We need to learn how to compute at the sub-atomic level with mind-blowing efficiency (trillions of trillions more operations for insignificant power consumption). Once we learn how to do that, we'll be the masters of our galaxy, or potentially even the universe.
The art of liquid cooling has been demonstrated by Aquasar
and put to work inside the German supercomputer SuperMUC
which - *perversely* - harnesses warm water to cool its
circuits.
How is it perverse to cool hot circuits with warm water?
The efficiency of cooling is proportional to delta t, so it's much better (for the computer) to cool a computer with cold water. But how did you produce that cold water? Probably with some energy-intensive refrigeration process. Thus AFAIK it's more efficient overall to use a higher inlet temperature (presumably with a higher flow rate).
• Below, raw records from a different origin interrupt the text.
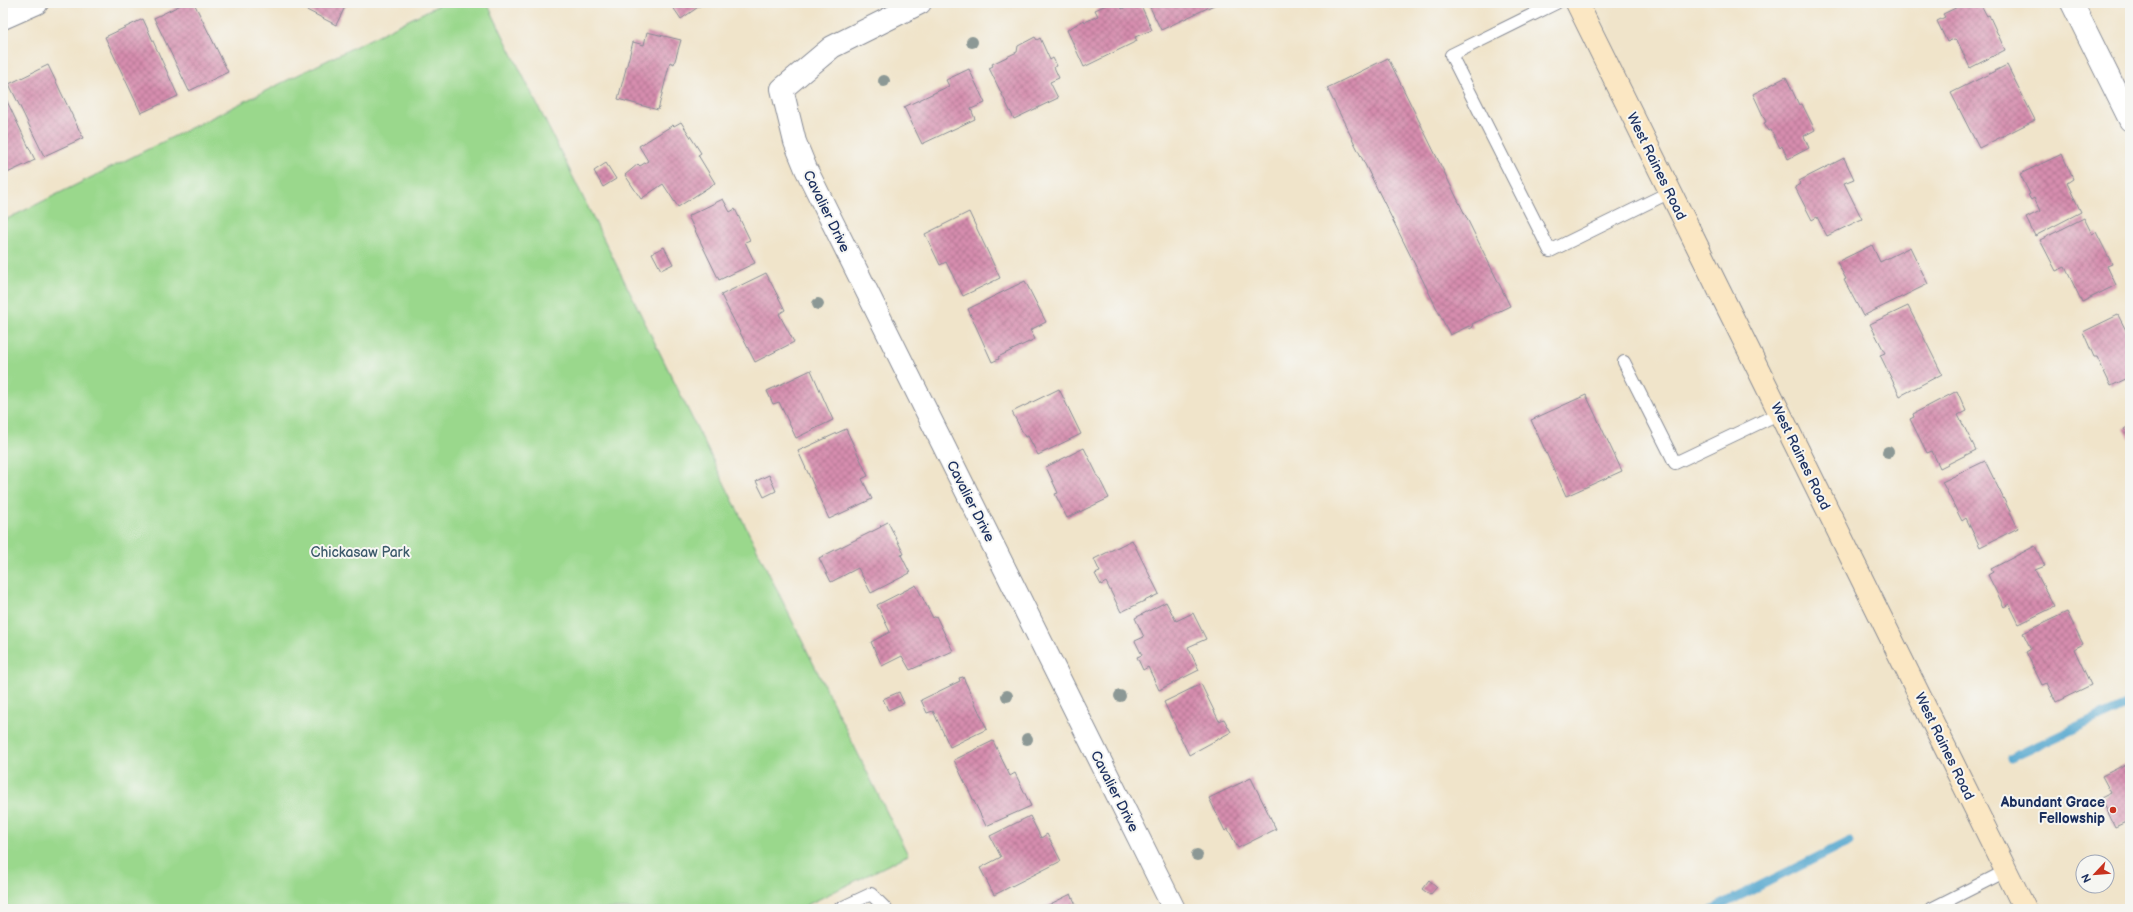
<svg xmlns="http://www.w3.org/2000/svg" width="2133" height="912" viewBox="0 0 2133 912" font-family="'Balsamiq Sans',sans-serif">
<defs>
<pattern id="building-cross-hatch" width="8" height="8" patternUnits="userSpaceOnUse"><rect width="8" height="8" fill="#d68dae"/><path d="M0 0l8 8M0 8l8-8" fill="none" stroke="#ad7491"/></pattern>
</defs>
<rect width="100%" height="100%" fill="#f6f6f2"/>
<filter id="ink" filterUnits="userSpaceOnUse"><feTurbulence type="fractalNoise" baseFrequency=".025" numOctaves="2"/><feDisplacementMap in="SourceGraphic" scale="8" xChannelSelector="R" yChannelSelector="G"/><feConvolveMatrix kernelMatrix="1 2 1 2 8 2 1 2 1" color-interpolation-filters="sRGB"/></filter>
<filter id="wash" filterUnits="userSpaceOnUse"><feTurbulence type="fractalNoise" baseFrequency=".012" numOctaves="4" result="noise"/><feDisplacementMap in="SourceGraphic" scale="16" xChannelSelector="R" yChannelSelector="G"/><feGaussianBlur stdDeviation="0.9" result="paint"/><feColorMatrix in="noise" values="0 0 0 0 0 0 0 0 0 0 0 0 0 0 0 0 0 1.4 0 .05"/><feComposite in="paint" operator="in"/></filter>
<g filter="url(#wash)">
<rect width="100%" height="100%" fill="#f0e4ca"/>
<!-- green -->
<polygon fill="#9ad88c" stroke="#5a8475" points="443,3 487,3 908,855 799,909 3,909 3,221"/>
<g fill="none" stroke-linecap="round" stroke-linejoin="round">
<!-- stream -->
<g stroke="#51a5cd" stroke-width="9">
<polyline points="2011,758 2130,703"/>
<polyline points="1713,909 1850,841"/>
</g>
</g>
<g id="blocks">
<!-- building -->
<g fill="url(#building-cross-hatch)">
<polygon points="185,3 194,3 228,72 189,91 154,18"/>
<polygon points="293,3 347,3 336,25"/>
<polygon points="670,3 704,3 681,19"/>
<polygon points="1111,3 1119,3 1122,9 1134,3 1140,3 1152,30 1135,37 1137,41 1084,67 1067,30 1084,20 1085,22 1098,16 1095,10"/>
<polygon points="1148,3 1215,3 1216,4 1161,30"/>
<polygon points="1966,3 1980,3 1987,16 1989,15 2005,50 1970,68 1957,40 1954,39 1947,42 1937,21 1945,17 1943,14"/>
<polygon points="143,19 178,96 141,113 105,37"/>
<polygon points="647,32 681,40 674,64 670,62 658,110 618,99 633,42 644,45"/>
<polygon points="1035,37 1037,40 1040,38 1050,60 1053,58 1057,66 1054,67 1059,78 1050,82 1058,98 1014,119 989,68 993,66 992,64 1017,52 1018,46"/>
<polygon points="1388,58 1510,306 1472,324 1473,327 1470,329 1469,326 1450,335 1327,88"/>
<polygon points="48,65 83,138 44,156 9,84"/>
<polygon points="2007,65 2035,120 1979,148 1951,93"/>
<polygon points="969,69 985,103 971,109 975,119 922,144 904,107 949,86 946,80"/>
<polygon points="1786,77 1799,105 1802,104 1815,130 1804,136 1809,148 1788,159 1782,146 1780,148 1771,130 1768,131 1764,123 1766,122 1753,94"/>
<polygon points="3,93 35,160 3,175"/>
<polygon points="681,122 701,153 698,155 715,183 678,207 663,184 641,199 625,175 638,164 640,166 648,161 639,146 673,125 674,126"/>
<polygon points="2062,154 2073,179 2067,183 2081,212 2035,236 2026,218 2040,211 2034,198 2031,200 2028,195 2030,194 2020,174"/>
<polygon points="1844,158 1854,179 1844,183 1862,219 1827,236 1817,217 1812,220 1795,187 1800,184 1799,181"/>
<polygon points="606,163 616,179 603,187 594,171"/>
<polygon points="723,199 730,212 735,209 750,240 745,242 755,263 719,280 688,216"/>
<polygon points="969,212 1000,278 963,296 946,262 940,265 925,234"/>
<polygon points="2084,218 2092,234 2096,232 2112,264 2107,266 2116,285 2082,302 2065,267 2056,271 2040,240"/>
<polygon points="1872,245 1880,262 1910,247 1928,284 1863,316 1844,280 1846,279 1837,262"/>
<polygon points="664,247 673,264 661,270 652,253"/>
<polygon points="766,273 785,310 779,314 794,342 755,362 721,295"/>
<polygon points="1025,281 1046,322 1030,330 1035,339 998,357 999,359 992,362 968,309"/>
<polygon points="1908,306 1942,374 1900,396 1880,355 1885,353 1870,324"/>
<polygon points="2118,315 2130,338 2130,377 2111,386 2097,357 2094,357 2083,332"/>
<polygon points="811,370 833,420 796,438 779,402 773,404 767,391"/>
<polygon points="1059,389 1081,434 1038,455 1028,436 1025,437 1012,412"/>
<polygon points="1957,391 1966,411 1958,415 1976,450 1940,468 1932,451 1927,453 1910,419 1914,417 1913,414"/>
<polygon points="1586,395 1622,471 1566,496 1531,420"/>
<polygon points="2130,425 2130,439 2124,429"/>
<polygon points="846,429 868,476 862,479 872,499 829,519 798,451"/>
<polygon points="1084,448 1109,498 1067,518 1055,494 1058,493 1046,467"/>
<polygon points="1985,461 2018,528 1980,547 1966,518 1962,521 1942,482"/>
<polygon points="769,475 776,491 764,497 756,481"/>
<polygon points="888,522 904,554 901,555 910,573 871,593 858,568 831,582 819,558 881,527 880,526"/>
<polygon points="1132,540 1159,594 1121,612 1106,582 1101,585 1095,574 1100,572 1094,559"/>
<polygon points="2035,546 2045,566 2035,570 2054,607 2019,624 2009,604 2004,607 1988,575 1993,572 1991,569"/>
<polygon points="916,585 933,618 936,616 953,651 910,670 902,656 882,666 871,642 890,632 877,605"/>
<polygon points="1166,602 1176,621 1193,613 1206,639 1188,647 1199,670 1159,690 1148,667 1143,670 1137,657 1142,655 1135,641 1144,637 1135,618"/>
<polygon points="2067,612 2083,644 2074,649 2091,685 2056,702 2047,683 2042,685 2026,652 2031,649 2023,633"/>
<polygon points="963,677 987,729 950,747 933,711 927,713 921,700 960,681 959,678"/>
<polygon points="1201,684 1219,721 1224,719 1231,732 1189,755 1164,702"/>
<polygon points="899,692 904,703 888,710 883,699"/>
<polygon points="993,741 1010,776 1015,773 1031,806 986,826 954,760"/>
<polygon points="2130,762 2130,830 2126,822 2115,827 2101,798 2111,793 2102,776"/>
<polygon points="1251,778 1276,829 1238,848 1228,829 1225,831 1209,798"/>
<polygon points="1030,816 1041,838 1047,834 1061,861 994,895 980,868 1001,857 990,836"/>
<polygon points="1429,880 1437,887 1430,895 1422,889"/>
<polygon points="1071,894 1078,909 1040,909"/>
</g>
</g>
</g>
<g filter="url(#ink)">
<use href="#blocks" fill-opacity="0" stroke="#868a94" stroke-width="1"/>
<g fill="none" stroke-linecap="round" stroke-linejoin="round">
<defs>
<g id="lane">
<polyline points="1556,3 1451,55 1550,251 1670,192"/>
<polyline points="1624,362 1675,463 1780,413"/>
<polyline points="839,909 871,894 886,909"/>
<polyline points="1931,909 2006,871"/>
</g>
<g id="street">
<polyline points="920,3 832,47 782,89 795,142 806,169 1174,909"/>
<polyline points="2072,3 2130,120"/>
<polyline points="3,18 37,3"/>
</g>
<polyline id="secondary" points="1577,3 2025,909"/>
</defs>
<!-- lane casing -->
<use href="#lane" stroke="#868a94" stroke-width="14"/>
<!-- street casing -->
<use href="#street" stroke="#868a94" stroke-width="24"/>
<!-- secondary casing -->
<use href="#secondary" stroke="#868a94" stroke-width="24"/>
<!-- lane -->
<use href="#lane" stroke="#fff" stroke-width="12"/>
<!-- street -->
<use href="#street" stroke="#fff" stroke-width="22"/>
<!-- secondary -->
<use href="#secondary" stroke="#fbe7c3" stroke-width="22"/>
</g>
<!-- trees -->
<g fill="#8c9895">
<circle cx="972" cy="42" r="6"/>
<circle cx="884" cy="81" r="6"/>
<circle cx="818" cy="304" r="6"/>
<circle cx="1888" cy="452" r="6"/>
<circle cx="1007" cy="696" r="6"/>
<circle cx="1120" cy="696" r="6"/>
<circle cx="1027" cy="739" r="6"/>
<circle cx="1197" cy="855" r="6"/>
</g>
</g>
<!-- markers -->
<circle fill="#c8321e" stroke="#f6f6f2" stroke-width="1.5" cx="2113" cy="810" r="4"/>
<g text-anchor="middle" stroke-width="4" stroke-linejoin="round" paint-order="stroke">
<!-- street labels -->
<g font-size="14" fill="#1b2f5e" stroke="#f6f6f2">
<text transform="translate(1657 166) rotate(64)" y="5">West Raines Road</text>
<text transform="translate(827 211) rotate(64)" y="5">Cavalier Drive</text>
<text transform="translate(1801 456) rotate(64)" y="5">West Raines Road</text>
<text transform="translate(971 501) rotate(63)" y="5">Cavalier Drive</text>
<text transform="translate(1945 746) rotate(64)" y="5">West Raines Road</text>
<text transform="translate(1115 791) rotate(63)" y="5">Cavalier Drive</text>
</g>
<!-- park labels -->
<g font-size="14" fill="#3b596a" stroke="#f6f6f2">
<text x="360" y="557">Chickasaw Park</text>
</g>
<!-- poi labels -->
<g font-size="14" font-weight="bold" fill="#1b2f5e" stroke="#f6f6f2" text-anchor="end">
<text x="2105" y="807">Abundant Grace<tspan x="2105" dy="16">Fellowship</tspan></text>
</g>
</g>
<!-- margin -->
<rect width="2133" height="912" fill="none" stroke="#f6f6f2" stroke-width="16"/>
<!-- north arrow -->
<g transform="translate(2095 874) rotate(244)"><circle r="19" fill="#f6f6f2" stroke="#9ea6b7"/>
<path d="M0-3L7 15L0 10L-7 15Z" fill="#c8321e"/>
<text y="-6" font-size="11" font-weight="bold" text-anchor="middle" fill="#1b2f5e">N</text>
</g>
</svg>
Abstraction will be the answer. We will need very, very high level domain specific "programming languages".
Problem is: I feel like we are abstracting software slower than computers are getting faster. Is Javascript really that much more abstract than machine code (assembly)? I think not. In the long run, what we do now are baby steps.
We are still telling computers exactly what to do. Every step needs to be spelled out. And we're doing it by text files...
Think about the huge amount of computing power currently used to run gmail on millions of web browsers, servers, and apps. It could be viewed as one big computer program that just happens to run different parts on different devices. The benefit of separating it into parts is that it gives the program close proximity to different data. A massively parallel system would have to divide data into chunks that are separated by latency and bandwidth limitations in a similar way. The language abstractions are less important than the unavoidable physical limitations. Surely the event driven approach of Javascript is a good solution to this latency problem?
While domain specific languages are important , i believe most abstraction today happens at the library/tool level. Yes, some of them use text files and exact instruction, but are still high level.
And with machine learning , we don't even spell every step.
Most people will use some hacked-on C extensions. They'll waste most of the performance, but the inner loops will be fast, and this approach will do better on benchmarks (which involve a small amount of heavily-optimized code).
A few will use Haskell/Erlang/etc. and make better use of the performance.
I can understand the power issue, but I wonder why 3D chips aren't pursued more. It can't be just the cooling since liquid cooling (as mentioned) is in use. Maybe inefficiencies in power distribution and distance to adjacent junctions? If so, parallel execution should help with some of the delays.